Widening tussle at Infosys may lead to changes in company’s board panel: Report

Amid growing discontent between the founders and incumbent senior executives, country’s second largest IT firm Infosys may consider bringing changes in the board to put reports of rift to rest.

According to a report in Times of India, the founders, who have 12.75 per cent stake in the company, have proposed to recreate the now abolished co-chairman post and also replace the head of the nominations and remunerations committee. This, they believe, will steer the company out of its governance-related crisis. 

The report said that co-founder Narayana Murthy has proposed NYU Stern School of Business professor Marti Subrahmanyam as co-chairman. Murthy has also suggested that board member DN Prahlad should replace Prof Jeffrey Lehman as the head of the remunerations committee.

Murthy along with his family is the single largest shareholder (3.44 per cent) in the company. He had questioned the high severance package given to two former senior officials and hike given to its CEO Vishal Sikka. According to him, decisions were breach of the ‘established practices’ at the 26-year-old company.
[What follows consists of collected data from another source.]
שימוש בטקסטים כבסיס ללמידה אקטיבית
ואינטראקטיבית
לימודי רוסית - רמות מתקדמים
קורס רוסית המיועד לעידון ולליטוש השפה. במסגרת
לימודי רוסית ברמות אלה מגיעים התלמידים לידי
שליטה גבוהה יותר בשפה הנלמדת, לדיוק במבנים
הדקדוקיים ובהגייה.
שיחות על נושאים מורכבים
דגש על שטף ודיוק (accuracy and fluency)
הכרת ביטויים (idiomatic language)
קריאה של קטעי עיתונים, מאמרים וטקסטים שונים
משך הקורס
Last year, the Bengaluru-based software services exporter had raised the annual package of Vishal Sikka to USD 11 million (approx Rs 74 crore), which includes variable pay subject to certain performance-based targets. Besides, his term has been extended till 2021. While former Chief Financial Officer (CFO) Rajiv Bansal's severance package amounted to 173.8 million rupees (over Rs 17 crore) or equivalent to his two-year package, former General Counsel David Kennedy will receive severance payments of USD 868,250 (approx Rs 6 crore) and other reimbursements over one year.

The founders have claimed that Chairman R Seshasayee-led board failed to closely scrutinise some of the company's recent decisions which they say raise corporate governance concerns.
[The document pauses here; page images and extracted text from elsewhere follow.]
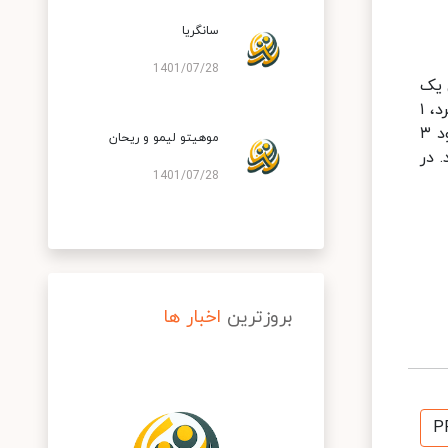
سانگریا
1401/07/28
 یک
نفر باید یک لیوان هندوانه خردشده و بدون هسته را به‌همراه یک عدد لیموترش تازه و پوست‌کنده، نصف لیوان آب سرد، ۱
قاشق غذاخوری شکر، یک قاشق غذاخوری آبلیموی تازه و یک‌چهارم لیوان یخ، داخل مخلوط‌کن بریزید و تمام مواد را حدود ۳
موهیتو لیمو و ریحان
 در
1401/07/28
بروزترین
اخبار ها
P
Phil Fersht, CEO of IT consulting firm HfS Research, said that he is expecting new faces and replacements over the next few weeks.
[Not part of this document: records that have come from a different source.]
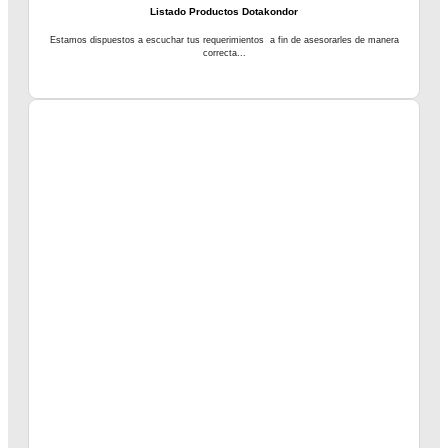
Listado Productos Dotakondor
Estamos dispuestos a escuchar tus requerimientos a fin de asesorarles de manera
correcta...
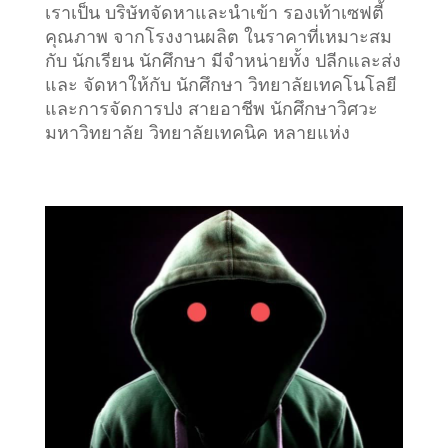
เราเป็น บริษัทจัดหาและนำเข้า รองเท้าเซฟตี้
คุณภาพ จากโรงงานผลิต ในราคาที่เหมาะสม
กับ นักเรียน นักศึกษา มีจำหน่ายทั้ง ปลีกและส่ง
และ จัดหาให้กับ นักศึกษา วิทยาลัยเทคโนโลยี
และการจัดการปง สายอาชีพ นักศึกษาวิศวะ
มหาวิทยาลัย วิทยาลัยเทคนิค หลายแห่ง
"The battle between the legacy founders and the new blood, to pivot the Infosys strategy, is reaching boiling point. The firm has to start focusing 100 per cent on shareholder value and dictating new governance policies to make this happen. Until they get the governance set right and all the key stakeholders aligned, they will keep struggling on a go-forward strategy. Changing the roster at the top is inevitable and necessary," he told TOI.

Subrahmanyam, who was on Infosys' board earlier, he said, will probably come back.

Last week, Subrahmanyam, a Charles E Merrill Professor at New York University's Stern School of Business, had said that he was ‘willing to help if he is called upon to do so’.

Shriram Subramanian, MD of corporate governance firm InGovern, said: “There were indeed transgressions on the part of the current board. I hope the company realizes that there is a need for a change of methods. Sikka, for one, needs to act with more maturity as a leader.”

Oppenheimer Developing Markets Fund, one of the largest shareholders, has already written a letter to the company in support of Sikka and the board. 

"The bottom line is that, in our opinion, Dr Sikka has achieved much in his tenure as the first non-founder CEO. After many years of internal volatility and competitive under-performance, it is encouraging to see that Vishal has stabilized the core and articulated a clear — and appropriate — longterm strategy to help Infosys thrive amid industry disruption," Justin Leverenz, Portfolio Manager of Oppenheimer Developing Markets Fund As large, long-term investors in Infosys, said.

"We would strongly encourage the board of directors to restrain divisions in the firm and contain inappropriate interventions by non-executive founders. Let Vishal do what he was hired to do, without distractions. And appraise him on his efforts," Justin Leverenz added.

Over the past few days, Infosys has come under fire over purported differences between some of the founders and the Infosys board. Infosys, however, has maintained that all decisions were made ‘in the overall interest of the company’ and that it has made ‘full disclosures’ on all developments.